Upstairs, he took Kelsey into the small room that had originally been a pantry but now housed the house's main control panels. He showed her the rows of video screens. "There are other control boxes, like the one upstairs, but this is the big one. From here we can see everything from every video feed."

She studied the screens. Nothing strange showed on the interior ones, of course, though she looked a long time at the one broadcasting his bathroom, the one where she'd showered. A small smile tugged the corner of her mouth when she looked at him. "Dennis."

He cleared his throat, heat rising up his throat and across his face. She could see it, he was sure of it. But Kelsey didn't say more than that, just shook her head a little and looked back at the rest of the monitors.

"There." She pointed, leaning close. "They're coming up the driveway."

A staggering group of four, their clothes torn, shoes off. One woman had her face sheared away from the jaw down, her arms curled and fingers clenched into claws. The two men behind her looked more normal, their skin dark with blood or dirt or bruises, it was too hard to tell. Their shuffling gait told Dennis they'd moved past the sickness to the next stage, that reanimated stage, and it sent a shiver of loathing down his spine.
 

It was the fourth person in the group that fixed his attention, though. Lumbering like the others, this man nevertheless moved with purpose at the front of the small pack. He came up the driveway dragging one leg, the ankle bent at a painful angle, the white glint of bone peeking out from below what had once been a very expensive pair of pants. The others looked as though they might wander off, except that every few minutes the man in the front barked out some sort of command Dennis couldn't hear. The guy's jaw opened impossibly wide each time as his head jerked. Whatever he was doing, it always brought his companions back into line.
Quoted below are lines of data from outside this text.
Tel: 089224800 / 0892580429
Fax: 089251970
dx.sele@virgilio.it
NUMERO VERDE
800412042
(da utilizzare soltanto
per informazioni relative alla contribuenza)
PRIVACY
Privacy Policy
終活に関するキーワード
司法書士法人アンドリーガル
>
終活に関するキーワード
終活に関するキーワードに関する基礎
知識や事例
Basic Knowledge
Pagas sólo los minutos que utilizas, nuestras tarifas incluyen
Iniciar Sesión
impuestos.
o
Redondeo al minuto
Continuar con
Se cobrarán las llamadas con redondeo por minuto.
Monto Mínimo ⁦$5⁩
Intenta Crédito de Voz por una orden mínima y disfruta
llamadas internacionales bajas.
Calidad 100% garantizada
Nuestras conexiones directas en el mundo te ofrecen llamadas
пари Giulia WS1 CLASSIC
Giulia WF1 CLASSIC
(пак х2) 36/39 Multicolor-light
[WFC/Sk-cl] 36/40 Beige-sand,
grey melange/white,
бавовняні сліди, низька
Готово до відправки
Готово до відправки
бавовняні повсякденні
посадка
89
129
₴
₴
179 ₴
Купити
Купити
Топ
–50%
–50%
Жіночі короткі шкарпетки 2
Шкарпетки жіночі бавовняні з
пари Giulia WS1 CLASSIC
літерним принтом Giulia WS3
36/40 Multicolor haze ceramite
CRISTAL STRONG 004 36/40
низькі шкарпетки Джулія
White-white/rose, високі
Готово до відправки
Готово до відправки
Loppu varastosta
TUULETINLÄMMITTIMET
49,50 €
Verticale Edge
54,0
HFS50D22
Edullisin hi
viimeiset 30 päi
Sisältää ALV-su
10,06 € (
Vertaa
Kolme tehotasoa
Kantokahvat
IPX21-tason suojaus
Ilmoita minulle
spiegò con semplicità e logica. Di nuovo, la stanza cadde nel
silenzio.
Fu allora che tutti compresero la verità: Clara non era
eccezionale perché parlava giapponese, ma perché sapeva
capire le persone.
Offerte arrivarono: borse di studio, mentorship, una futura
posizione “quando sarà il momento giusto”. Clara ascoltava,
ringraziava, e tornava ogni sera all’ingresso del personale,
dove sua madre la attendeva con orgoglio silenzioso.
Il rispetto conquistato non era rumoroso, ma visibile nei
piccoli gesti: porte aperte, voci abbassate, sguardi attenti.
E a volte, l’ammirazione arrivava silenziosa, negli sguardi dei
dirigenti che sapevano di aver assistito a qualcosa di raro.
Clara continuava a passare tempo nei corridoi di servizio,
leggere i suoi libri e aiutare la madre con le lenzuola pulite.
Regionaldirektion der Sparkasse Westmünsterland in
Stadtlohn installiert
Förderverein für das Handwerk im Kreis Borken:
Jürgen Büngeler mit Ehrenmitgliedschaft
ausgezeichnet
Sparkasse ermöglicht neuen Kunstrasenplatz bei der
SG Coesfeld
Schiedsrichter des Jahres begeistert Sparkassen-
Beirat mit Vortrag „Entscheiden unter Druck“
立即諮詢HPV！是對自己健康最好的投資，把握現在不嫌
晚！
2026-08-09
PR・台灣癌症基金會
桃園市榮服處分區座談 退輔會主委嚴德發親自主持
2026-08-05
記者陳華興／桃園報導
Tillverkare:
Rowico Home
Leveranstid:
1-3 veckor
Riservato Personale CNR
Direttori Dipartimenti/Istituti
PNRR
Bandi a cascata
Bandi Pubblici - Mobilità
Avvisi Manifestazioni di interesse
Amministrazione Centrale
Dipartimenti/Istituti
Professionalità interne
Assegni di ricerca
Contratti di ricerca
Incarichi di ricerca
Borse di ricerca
They made it up the driveway and stood in front of the garage. The others turned and twisted aimlessly, never going more than a few steps away from their apparent leader, who didn't move at all. He stared directly into the security camera mounted over the garage's control panel. His jaw was slack and his face a ruined mess, but his gaze bore without blinking into the camera.

"Shit," Dennis said softly. "Shit, shit, shit."